Podesta is saying, quite naturally: I'm with you. I live in this world. We don't always know why we do what we do. We don't always know what it means. I understand that. And I want to share that knowledge with you.
This is a very powerful position to take. He is demonstrating that he is an educated and urbane man, accustomed to making fine distinctions in a complex world.
Fine, fine! All from a statue of some headless guy!
Let's say, for the sake of argument, that John Podesta is a kind of saint. He enjoys playing with children in his private pool out of an overwhelming love for his fellow man, and wants to bring joy to children. It would be great if that were true; perhaps it is still barely possible.
In that case, I think it's very hard to argue that a man known to be a saint (no skeletons in his closet!) would be in a close working relationship with the Clintons, and I find it hard to see how this complex work of art, with all its ambiguities and strong imagery, would cooperate well with the public image of "innocent man." It doesn't, really. The art work -- this public symbol! -- rather says the opposite. It says: "I am compromised in interesting ways-- even if only in my mind. And I am okay with that."
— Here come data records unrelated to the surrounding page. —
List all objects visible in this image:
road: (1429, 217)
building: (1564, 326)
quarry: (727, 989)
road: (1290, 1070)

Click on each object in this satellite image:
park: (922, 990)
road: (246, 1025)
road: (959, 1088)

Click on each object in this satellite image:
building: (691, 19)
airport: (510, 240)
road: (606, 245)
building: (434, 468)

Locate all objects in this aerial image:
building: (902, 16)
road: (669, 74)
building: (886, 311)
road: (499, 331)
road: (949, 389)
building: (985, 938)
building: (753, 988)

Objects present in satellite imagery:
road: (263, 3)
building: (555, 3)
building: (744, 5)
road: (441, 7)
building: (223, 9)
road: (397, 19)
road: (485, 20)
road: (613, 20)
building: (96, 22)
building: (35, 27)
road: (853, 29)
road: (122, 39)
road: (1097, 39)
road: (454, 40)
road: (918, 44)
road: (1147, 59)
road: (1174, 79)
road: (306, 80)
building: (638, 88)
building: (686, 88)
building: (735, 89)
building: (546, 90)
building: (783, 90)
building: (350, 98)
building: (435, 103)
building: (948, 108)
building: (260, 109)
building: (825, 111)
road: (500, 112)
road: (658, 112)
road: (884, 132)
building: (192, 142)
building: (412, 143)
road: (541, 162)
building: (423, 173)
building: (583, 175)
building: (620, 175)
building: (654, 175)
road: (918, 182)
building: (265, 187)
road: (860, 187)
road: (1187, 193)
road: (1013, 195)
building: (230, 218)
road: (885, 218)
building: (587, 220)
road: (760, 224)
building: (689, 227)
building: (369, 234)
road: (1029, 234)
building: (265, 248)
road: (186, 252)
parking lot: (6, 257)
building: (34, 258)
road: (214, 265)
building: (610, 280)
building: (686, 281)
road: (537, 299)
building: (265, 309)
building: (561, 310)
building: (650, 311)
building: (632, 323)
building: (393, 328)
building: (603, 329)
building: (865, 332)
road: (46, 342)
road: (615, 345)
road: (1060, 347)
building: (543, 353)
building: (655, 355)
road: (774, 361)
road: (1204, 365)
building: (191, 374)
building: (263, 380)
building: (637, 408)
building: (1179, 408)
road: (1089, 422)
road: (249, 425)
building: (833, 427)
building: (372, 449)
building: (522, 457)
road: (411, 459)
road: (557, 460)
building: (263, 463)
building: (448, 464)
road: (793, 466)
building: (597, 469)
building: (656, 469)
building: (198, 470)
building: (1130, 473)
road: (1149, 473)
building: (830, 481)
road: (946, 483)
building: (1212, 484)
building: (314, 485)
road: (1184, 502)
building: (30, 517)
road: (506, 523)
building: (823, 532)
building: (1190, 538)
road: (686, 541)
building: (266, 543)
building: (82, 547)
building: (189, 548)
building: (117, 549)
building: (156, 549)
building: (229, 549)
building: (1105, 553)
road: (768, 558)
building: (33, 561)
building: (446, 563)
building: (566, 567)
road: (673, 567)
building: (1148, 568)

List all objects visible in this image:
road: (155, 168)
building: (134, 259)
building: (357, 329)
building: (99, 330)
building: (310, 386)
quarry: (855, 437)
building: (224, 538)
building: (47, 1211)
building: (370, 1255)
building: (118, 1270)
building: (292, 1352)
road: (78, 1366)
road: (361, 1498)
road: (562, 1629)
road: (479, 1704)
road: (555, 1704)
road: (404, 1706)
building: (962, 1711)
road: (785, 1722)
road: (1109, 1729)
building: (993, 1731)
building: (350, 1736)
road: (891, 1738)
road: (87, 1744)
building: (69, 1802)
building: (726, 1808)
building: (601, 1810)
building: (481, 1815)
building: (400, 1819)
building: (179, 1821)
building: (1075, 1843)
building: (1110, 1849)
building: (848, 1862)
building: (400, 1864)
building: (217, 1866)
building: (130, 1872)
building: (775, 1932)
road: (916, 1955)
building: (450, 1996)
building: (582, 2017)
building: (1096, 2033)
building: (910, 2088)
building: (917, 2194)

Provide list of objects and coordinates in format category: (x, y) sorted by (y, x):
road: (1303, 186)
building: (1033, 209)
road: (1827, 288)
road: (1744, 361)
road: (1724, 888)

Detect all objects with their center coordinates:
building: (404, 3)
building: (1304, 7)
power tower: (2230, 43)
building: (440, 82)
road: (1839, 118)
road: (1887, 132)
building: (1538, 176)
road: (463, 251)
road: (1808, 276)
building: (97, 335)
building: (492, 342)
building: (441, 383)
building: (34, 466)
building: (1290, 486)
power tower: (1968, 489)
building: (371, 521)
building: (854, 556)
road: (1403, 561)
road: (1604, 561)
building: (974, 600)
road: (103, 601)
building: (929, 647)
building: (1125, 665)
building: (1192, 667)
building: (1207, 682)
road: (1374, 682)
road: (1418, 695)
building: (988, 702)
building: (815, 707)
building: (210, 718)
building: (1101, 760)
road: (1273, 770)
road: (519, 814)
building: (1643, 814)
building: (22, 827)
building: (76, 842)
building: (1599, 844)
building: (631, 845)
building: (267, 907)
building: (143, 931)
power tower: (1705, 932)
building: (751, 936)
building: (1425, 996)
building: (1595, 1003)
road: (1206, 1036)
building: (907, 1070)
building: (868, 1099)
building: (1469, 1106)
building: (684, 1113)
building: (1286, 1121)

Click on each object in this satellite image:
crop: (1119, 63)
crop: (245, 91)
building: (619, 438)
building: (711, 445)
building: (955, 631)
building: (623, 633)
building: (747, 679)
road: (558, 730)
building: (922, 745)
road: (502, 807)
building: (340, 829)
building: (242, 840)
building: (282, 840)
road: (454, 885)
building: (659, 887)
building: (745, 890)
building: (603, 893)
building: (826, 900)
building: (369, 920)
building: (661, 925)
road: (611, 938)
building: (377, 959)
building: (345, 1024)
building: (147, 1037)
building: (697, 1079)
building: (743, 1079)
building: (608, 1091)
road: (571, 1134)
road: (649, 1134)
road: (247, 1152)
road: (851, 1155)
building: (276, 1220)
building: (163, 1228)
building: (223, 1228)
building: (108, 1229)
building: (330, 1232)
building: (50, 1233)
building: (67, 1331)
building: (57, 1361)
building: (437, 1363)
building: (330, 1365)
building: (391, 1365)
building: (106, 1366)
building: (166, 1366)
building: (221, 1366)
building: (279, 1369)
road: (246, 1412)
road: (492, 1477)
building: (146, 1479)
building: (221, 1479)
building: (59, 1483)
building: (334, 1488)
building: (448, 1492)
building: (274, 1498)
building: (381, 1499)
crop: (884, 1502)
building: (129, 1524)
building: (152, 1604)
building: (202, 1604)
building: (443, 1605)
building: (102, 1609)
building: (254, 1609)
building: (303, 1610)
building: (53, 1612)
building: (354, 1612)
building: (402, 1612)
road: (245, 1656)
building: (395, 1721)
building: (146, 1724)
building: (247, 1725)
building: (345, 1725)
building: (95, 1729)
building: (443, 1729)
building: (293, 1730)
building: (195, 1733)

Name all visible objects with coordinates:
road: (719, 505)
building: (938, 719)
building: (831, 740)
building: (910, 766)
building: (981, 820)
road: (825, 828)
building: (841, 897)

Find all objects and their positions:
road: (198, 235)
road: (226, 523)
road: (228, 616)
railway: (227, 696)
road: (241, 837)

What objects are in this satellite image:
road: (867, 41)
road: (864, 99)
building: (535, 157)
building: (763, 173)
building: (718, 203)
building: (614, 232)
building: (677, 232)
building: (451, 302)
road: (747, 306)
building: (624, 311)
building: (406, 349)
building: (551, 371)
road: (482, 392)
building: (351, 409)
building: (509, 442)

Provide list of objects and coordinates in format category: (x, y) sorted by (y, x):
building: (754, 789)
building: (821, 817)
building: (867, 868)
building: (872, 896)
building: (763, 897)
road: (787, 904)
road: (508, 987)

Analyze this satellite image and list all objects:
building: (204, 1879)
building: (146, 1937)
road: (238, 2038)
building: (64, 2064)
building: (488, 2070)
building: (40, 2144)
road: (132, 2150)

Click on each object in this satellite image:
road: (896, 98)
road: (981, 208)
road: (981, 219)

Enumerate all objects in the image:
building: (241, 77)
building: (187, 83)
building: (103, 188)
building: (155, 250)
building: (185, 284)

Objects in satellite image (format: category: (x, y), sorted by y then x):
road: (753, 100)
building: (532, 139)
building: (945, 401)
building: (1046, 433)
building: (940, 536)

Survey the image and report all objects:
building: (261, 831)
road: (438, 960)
This art work is a symbol of compromise: another strong and natural political position. The cavemen of Lascaux can't get help with the hunt for free; can't get extra deerskins for free. Trade is the backbone of politics.
So again, the statue is saying: I live in a world of compromise. A world of ambiguities. A world of difficult truths.
Rich people know something about that world. And some of them will appreciate a man who signals openly that he understands these things about the world they inhabit.
If we leave it there, we have already learned something interesting. This work of art cannot be innocent, because of who Podesta is. He is too smart for that; we are too smart for that; his donors are too smart for that.
This is the artwork of a compromised man. Even if he is no pedophile, no cannibal, this art work still signals his willingness to engage in-- and even his affection for -- this world of competing human motives, a world with no small amount of pain. Like Roman Emperors and their worlds, it is a subtle landscape, replete with contradictions and difficult truths. A world of monsters, and perhaps even angels.
Even if we never prove anything about Pizzagate; we have already learned a lot.
And reasonable people, when confronting such interesting signals of political compromise, might well be persuaded there is more to the story.